- [Items]
☆ ☆ ☆ ☆ ☆
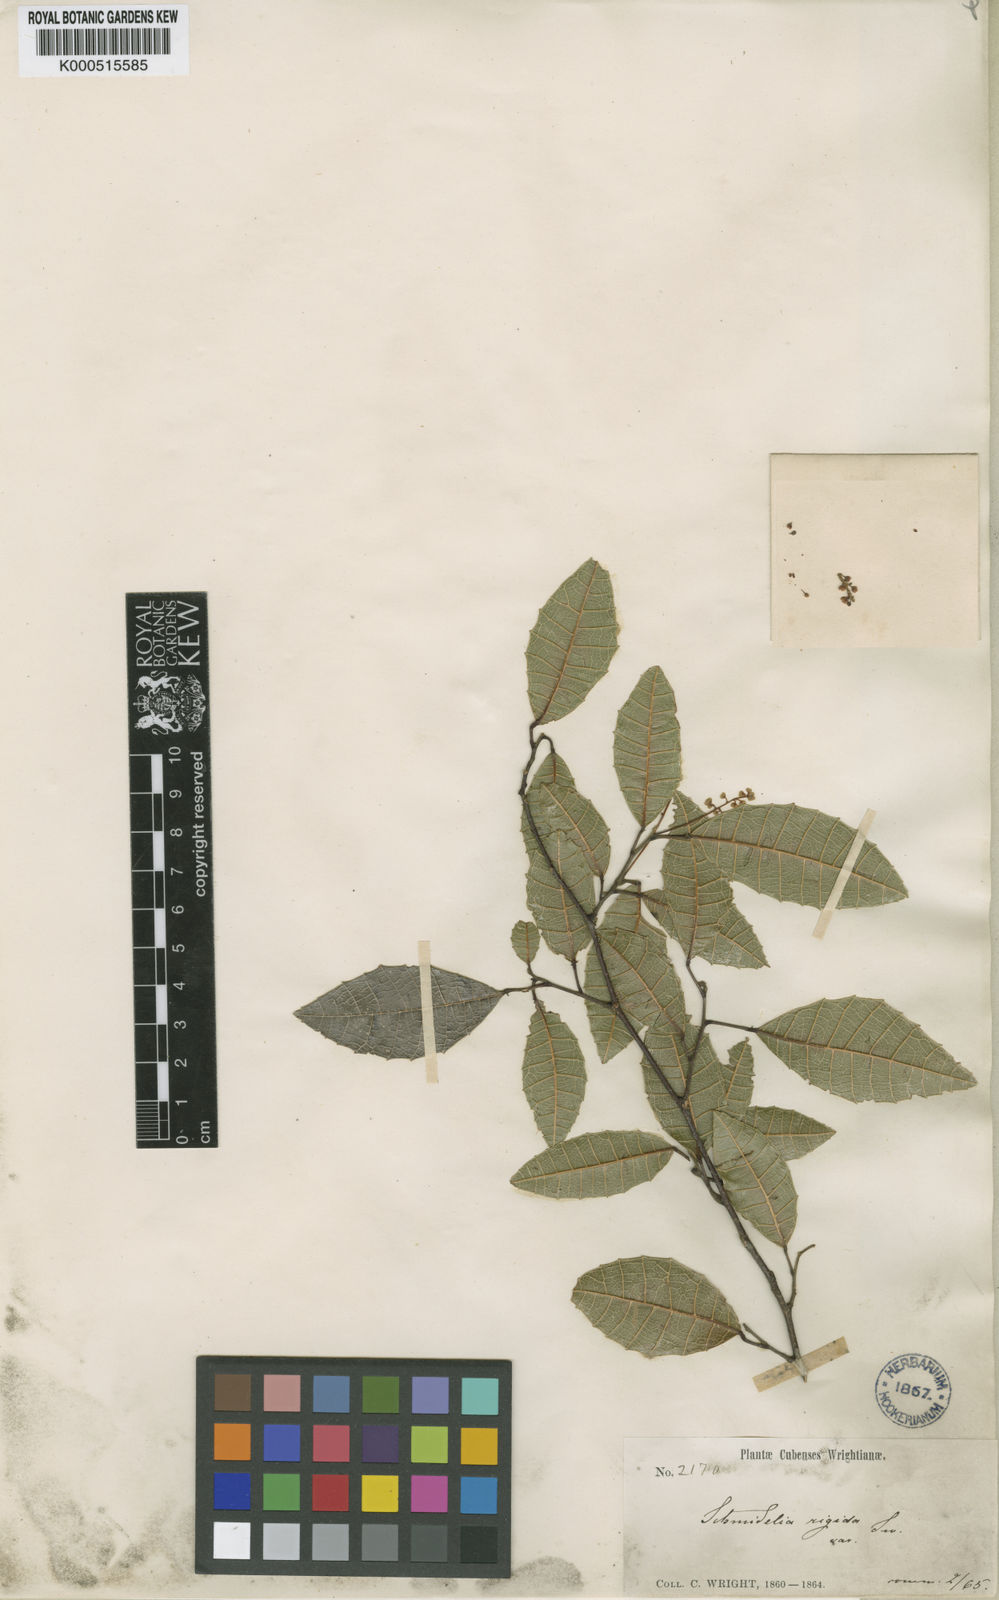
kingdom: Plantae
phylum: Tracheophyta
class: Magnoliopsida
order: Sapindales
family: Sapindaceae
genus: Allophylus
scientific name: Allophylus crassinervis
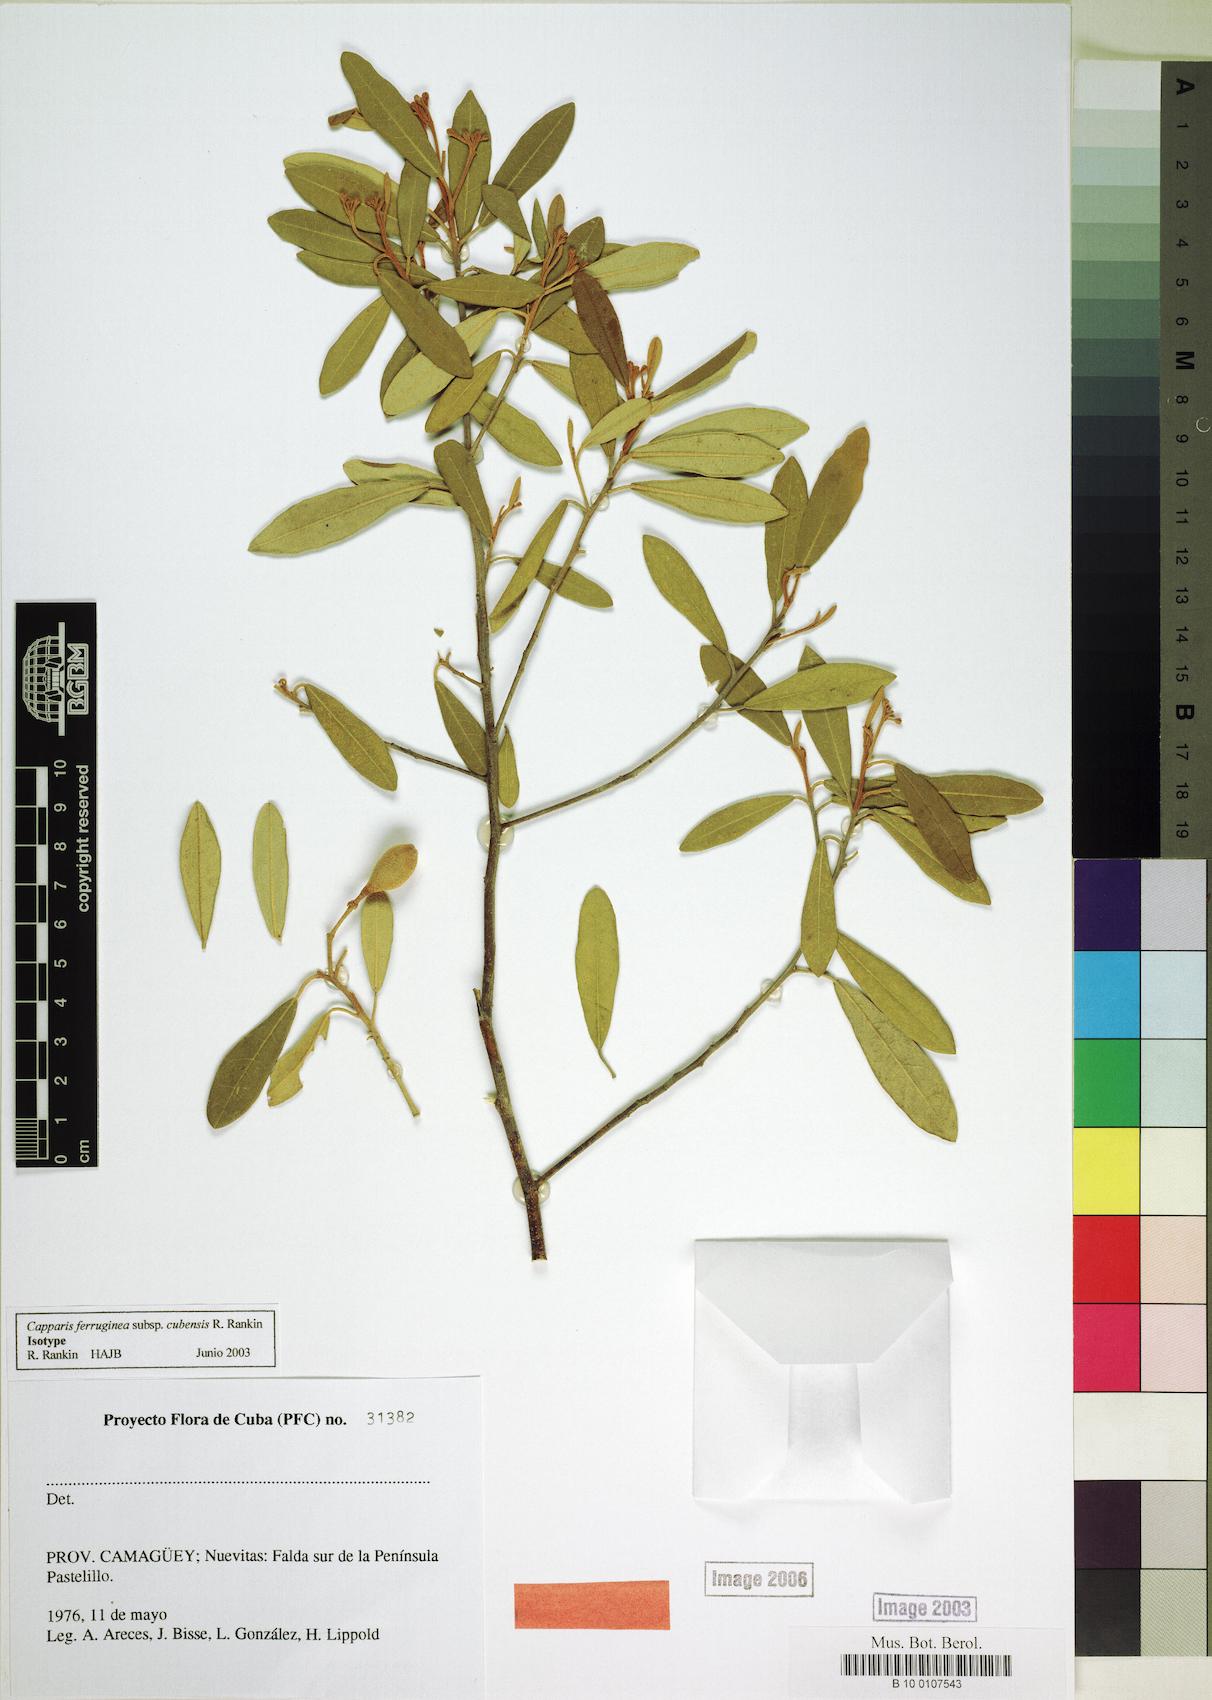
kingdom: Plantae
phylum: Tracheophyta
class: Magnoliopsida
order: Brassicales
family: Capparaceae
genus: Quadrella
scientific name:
☆ ☆ ☆ ☆ ☆
- [Task instructions]
Can you repeat, word for word, every line of text under each item above, leaving the pictures out?

- [Problem solution]
kingdom: Plantae
phylum: Tracheophyta
class: Magnoliopsida
order: Sapindales
family: Sapindaceae
genus: Allophylus
scientific name: Allophylus crassinervis
kingdom: Plantae
phylum: Tracheophyta
class: Magnoliopsida
order: Brassicales
family: Capparaceae
genus: Quadrella
scientific name:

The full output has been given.